O bispo de Cabinda disse que no encontro que teve com o Presidente da República, João Lourenço, no dia 11 de Março do ano passado, abordou essas questões, já que os cidadãos em Cabinda não podem continuar a viver de promessas."Precisamos de realidade, portanto, que a nossa esperança não seja como a de Zelão das Asas, da telenovela brasileira Bem-Amado, cujo dia da promessa nunca mais chegou.”Para Dom Chissengueti, os projectos estruturantes em execução devem engajar mão-de-obra local, estabelecendo uma percentagem mínima para os expatriados. 

"Não fico satisfeito quando vejo numerosos jovens da nossa província entregues ao desemprego. Não podemos continuar a assistir a riqueza a passar nos nossos narizes e nós vivermos na indigência, isto não faz sentido.”A visão da Igreja, disse, é fazer com que aquilo que é a riqueza de um povo seja objecto principal do seu povo. "Porque é que não há aqui um instituto básico de petróleos, não falo superior. Quem quer aprender petróleo tem de vir a Cabinda e não é ir ao Sumbe e depois saber de uma sonda pela televisão. A visão estratégica é cada povo estudar a sua riqueza para poder explorá-lá.”

O prelado sublinhou que Cabinda regista um desenvolvimento desproporcional entre a sede e os municípios, que reclamam por mais investimentos. O interior, referiu, está a ficar deserto porque as pessoas correm para a cidade, já que as aldeias não têm desenvolvimento, dinamismo e vida, o que constitui um perigo para a imigração ilegal e a segurança da própria cidade.Lamentou que as estradas e picadas projectadas na era colonial continuam na mesma. A malha rodoviária da província de Cabinda não é a mais complexa porque a cidade é pequena. Para Dom Chissengueti, a circulação fácil permite que as pessoas estejam nas localidades.O bispo mostra-se estupefacto como é que Cabinda, que produziu durante anos cerca de 80 por cento da riqueza do país, registar um nível de desenvolvimento tão baixo. 

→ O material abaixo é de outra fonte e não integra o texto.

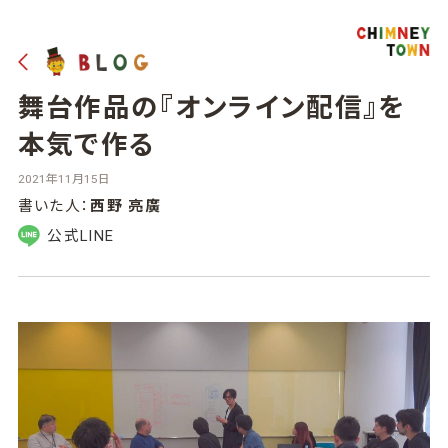
舞台作品の『オンライン配信』を
本気で作る
2021年11月15日
書いた人：
西野 亮廣
公式LINE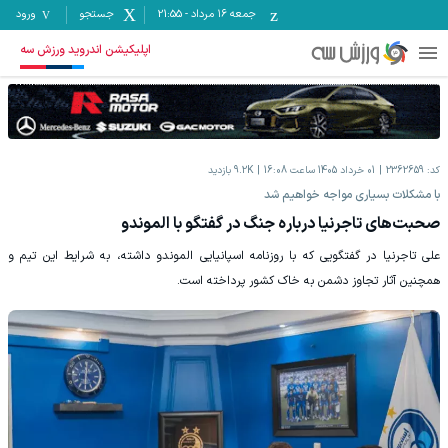
جمعه ۱۶ مرداد
-
21:55
جستجو
ورود
اپلیکیشن اندروید ورزش سه
کد:
2362659
01 خرداد 1405 ساعت 16:08
9.2K
بازدید
با مشکلات بسیاری مواجه خواهیم شد
صحبت‌های تاجرنیا درباره جنگ در گفتگو با الموندو
علی تاجرنیا در گفتگویی که با روزنامه اسپانیایی الموندو داشته، به شرایط این تیم و
همچنین آثار تجاوز دشمن به خاک کشور پرداخته است.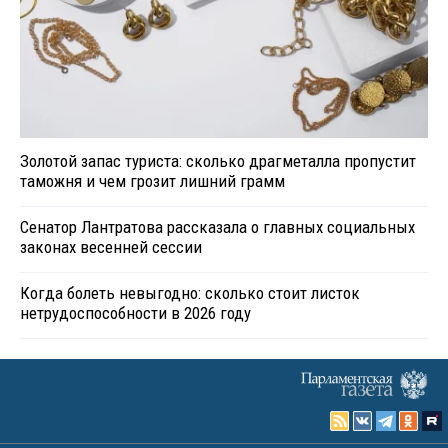
Золотой запас туриста: сколько драгметалла пропустит
таможня и чем грозит лишний грамм
Сенатор Лантратова рассказала о главных социальных
законах весенней сессии
Когда болеть невыгодно: сколько стоит листок
нетрудоспособности в 2026 году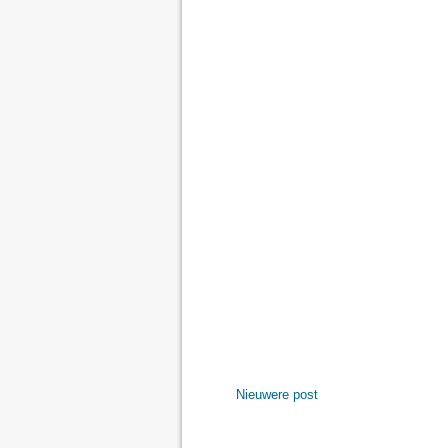
Nieuwere post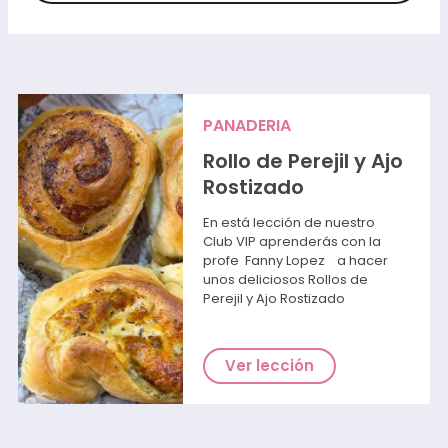
PANADERIA
Rollo de Perejil y Ajo
Rostizado
En está lección de nuestro
Club VIP aprenderás con la
profe
Fanny Lopez
a hacer
unos deliciosos Rollos de
Perejil y Ajo Rostizado
Ver lección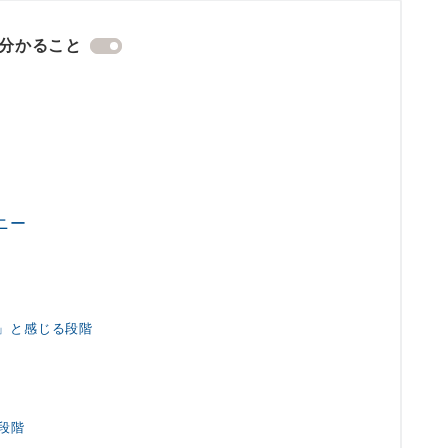
分かること
ニー
う」と感じる段階
る段階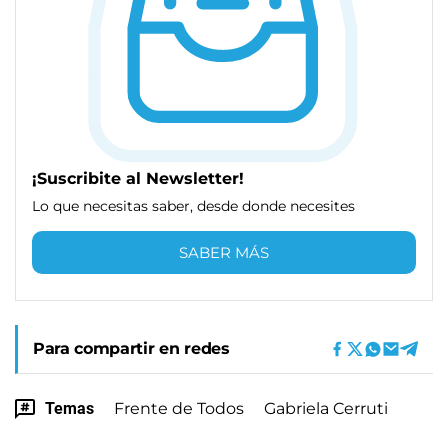
¡Suscribite al Newsletter!
Lo que necesitas saber, desde donde necesites
SABER MÁS
Para compartir en redes
Temas
Frente de Todos
Gabriela Cerruti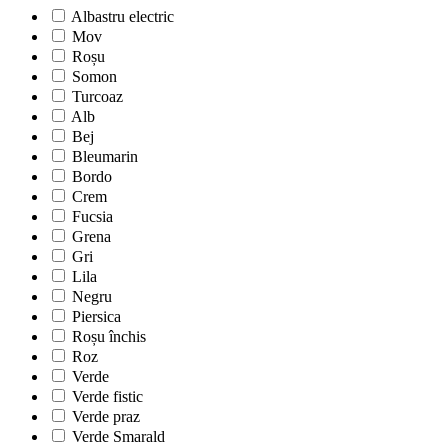
Albastru electric
Mov
Roșu
Somon
Turcoaz
Alb
Bej
Bleumarin
Bordo
Crem
Fucsia
Grena
Gri
Lila
Negru
Piersica
Roșu închis
Roz
Verde
Verde fistic
Verde praz
Verde Smarald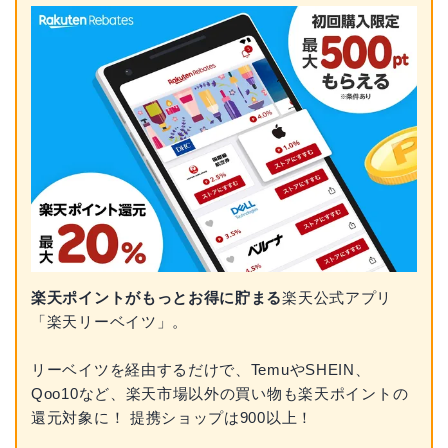
楽天ポイントがもっとお得に貯まる
楽天公式アプリ
「楽天リーベイツ」。
リーベイツを経由するだけで、TemuやSHEIN、
Qoo10など、楽天市場以外の買い物も楽天ポイントの
還元対象に！ 提携ショップは900以上！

"Carrego comigo o olhar triste das populações de Fútila e Malembo. Aquelas localidades deveriam ser transformadas em grandes cidades, para se tornarem na recordação de mais de 50 anos de exploração de hidrocarbonetos nesta área.”Segundo o bispo de Cabinda, muitos empresários estão sufocados pela divida pública, que já dura anos e não é paga, deixando o empresariado local sem possibilidades de respiração. A par dessa situação, acrescentou que o peso dos impostos constitui um  "handicap” na vida social da população. "Não é suficiente que os técnicos da AGT tenham formação especializada na cobrança de impostos e imitam legislação de países que não tenham outras fontes de receitas.”No seu entender, Angola tem várias fontes de produção de riquezas permanentes a exemplo do petróleo, diamante, manganês, cobre, mais de mil quilómetros de mar e pode apostar numa agricultura intensiva.”Temos riquezas que não justificam o peso fiscal que o país tem”.

De acordo com o religioso, isto  significa que o país precisa de assumir uma abordagem económica séria, com pessoas competentes, e não priorizar o empresariado partidário e ideológico, porque com isso não funciona.
Para diversificar a economia, defendeu, é preciso diversificar igualmente os autores económicos, e as pessoas politicamente expostas não sejam aquelas que tenham maior preponderância na gestão económica, porque, por um lado, há o risco da confusão entre o público e o privado e, por outro lado, há o risco da inexistência de instituições fortes.”
Para Dom Chissengueti, os atributos para a assumpção a cargos de responsabilidade são o zelo, a competência e a integridade moral, porquanto "o país não pode estar permanentemente a recomeçar, é preciso criar equilíbrios económicos que permitam desenvolvimento e temos a possibilidade de darmos a volta a isso antes que atinjamos o colapso e nos tornemos num Estado falhado.”